◆ EXTRAIT ◆
◆ ◆ ◆ ◆

Est-ce à dire… (Me Bâ nous coupe la parole)
Me K.B. : J’arrive. Permettez-moi de continuer. Je tiens à terminer ce point d’histoire. Le reste sera plus facile à comprendre, vous verrez. Où en étais-je ? Ah ! Voilà. Savez-vous ce que Ouattara a dit en décembre 2001 à Abidjan aux maires RDR qui venaient d’être fraîchement élus et qu’il recevait à son domicile en présence de tous les médias du pays ? Retenez votre souffle. Il leur a dit ceci ; je ne vais pas retrancher un seul mot : “Nous n’attendrons pas 5 ans pour aller aux élections. Après tout, dans certains pays, il y a des coups d’Etat et les gens s’accomodent bien de ces personnes pendant une certaine période. Nous avons des monarchies dans le monde et les gens acceptent bien qu’une personne non élue représente le peuple dans sa totalité. Pourquoi devrions-nous attendre 5 ans pour que vous ayiez ce à quoi vous avez droit et surtout ce que les populations réclament ? Nous avons certaines relations extérieures. Nous avons commencé à les actionner. J’aimerais vous dire aussi que nous avions convenu avec le maire Adama que nous aurons des réunions périodiques pour qu’ensemble, nous puissions développer assez rapidement une stratégie pour la conquête du pouvoir”.
En prime, quelques semaines après, son journal a publié à sa Une la carte de la Côte d’Ivoire divisée en deux avec exactement la partition opérée par les terroristes appuyés par la France. Je tiens ce journal à votre disposition.
Plus que de longs discours, ces quelques exemples, je l’espère, attestent de l’implication de la France dans cette crise qui est d’abord la sienne.

◆ ◆ ◆ ◆

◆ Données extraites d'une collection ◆
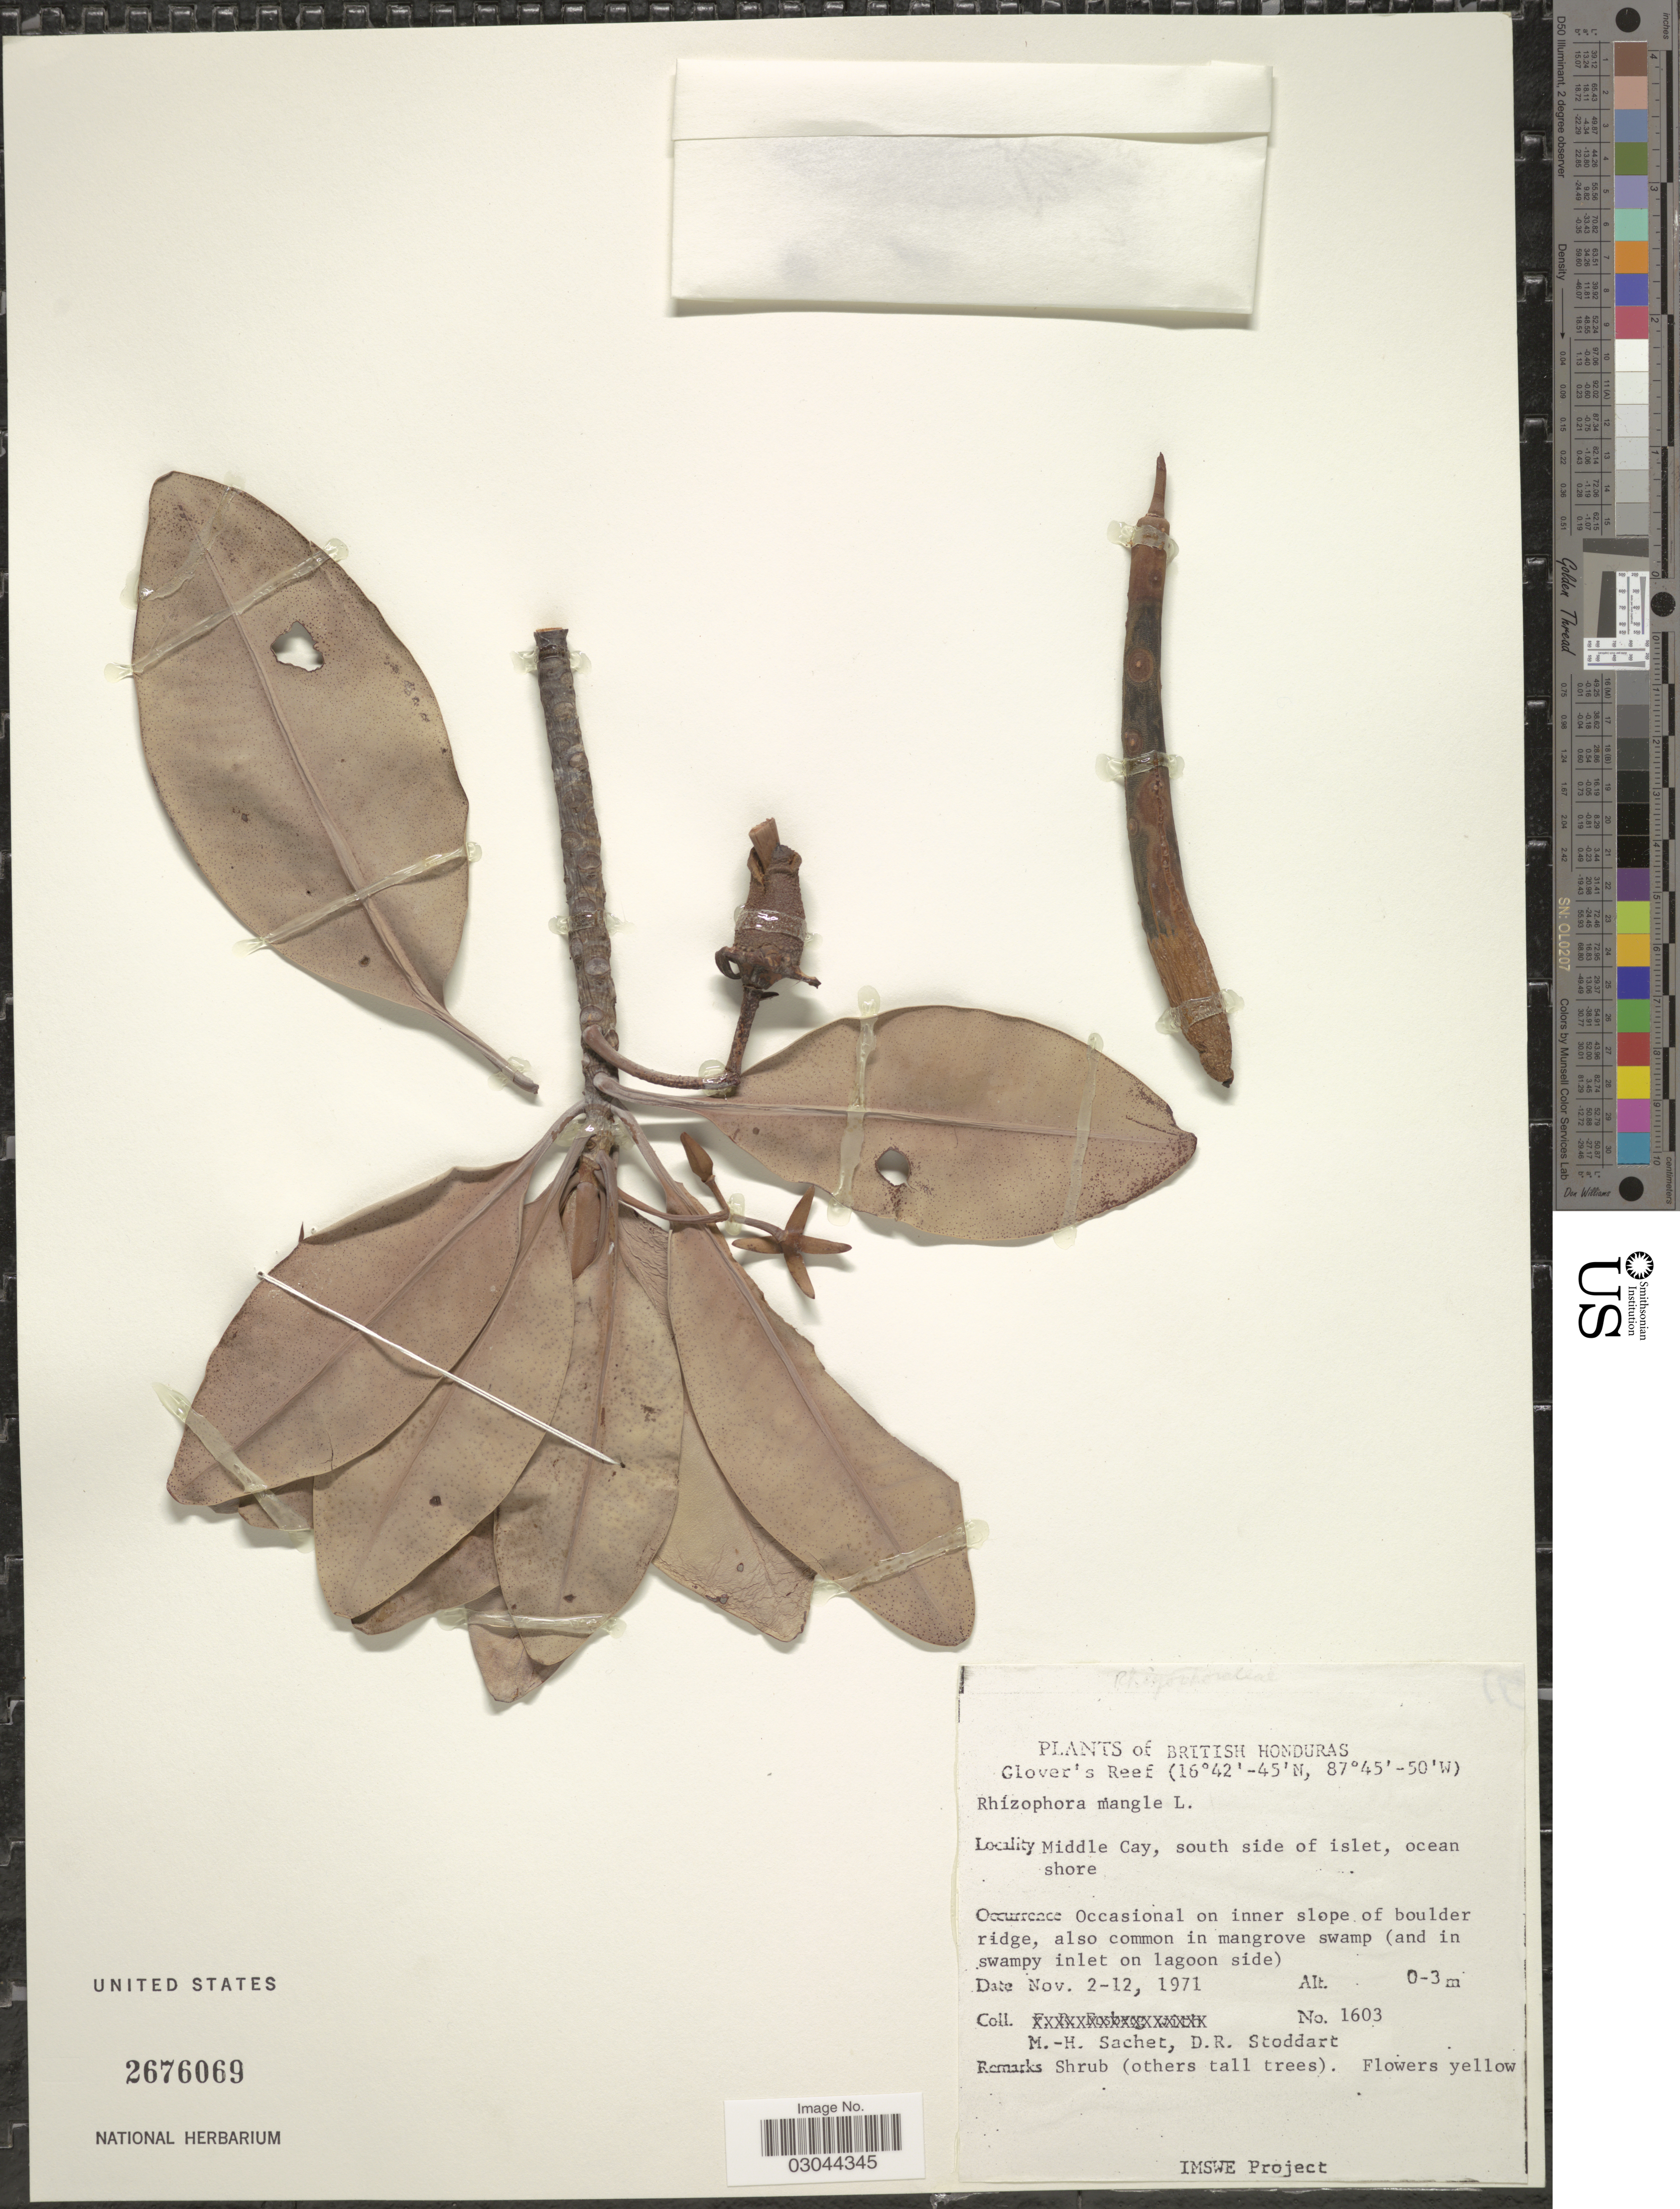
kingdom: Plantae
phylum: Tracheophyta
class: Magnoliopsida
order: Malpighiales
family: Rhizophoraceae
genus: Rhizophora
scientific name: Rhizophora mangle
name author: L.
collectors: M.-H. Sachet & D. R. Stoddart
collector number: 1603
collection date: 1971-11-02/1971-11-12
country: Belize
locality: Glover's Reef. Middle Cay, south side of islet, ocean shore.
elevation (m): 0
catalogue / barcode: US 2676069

◆ ◆ ◆ ◆

◆ CONSIGNE ◆
Recopiez à l'identique, s'il vous plaît, le passage de l'extrait qui s'ouvre sur « En prime, quelques » et se ferme sur « à votre disposition. ».

◆ CORRIGÉ ◆
En prime, quelques semaines après, son journal a publié à sa Une la carte de la Côte d’Ivoire divisée en deux avec exactement la partition opérée par les terroristes appuyés par la France. Je tiens ce journal à votre disposition.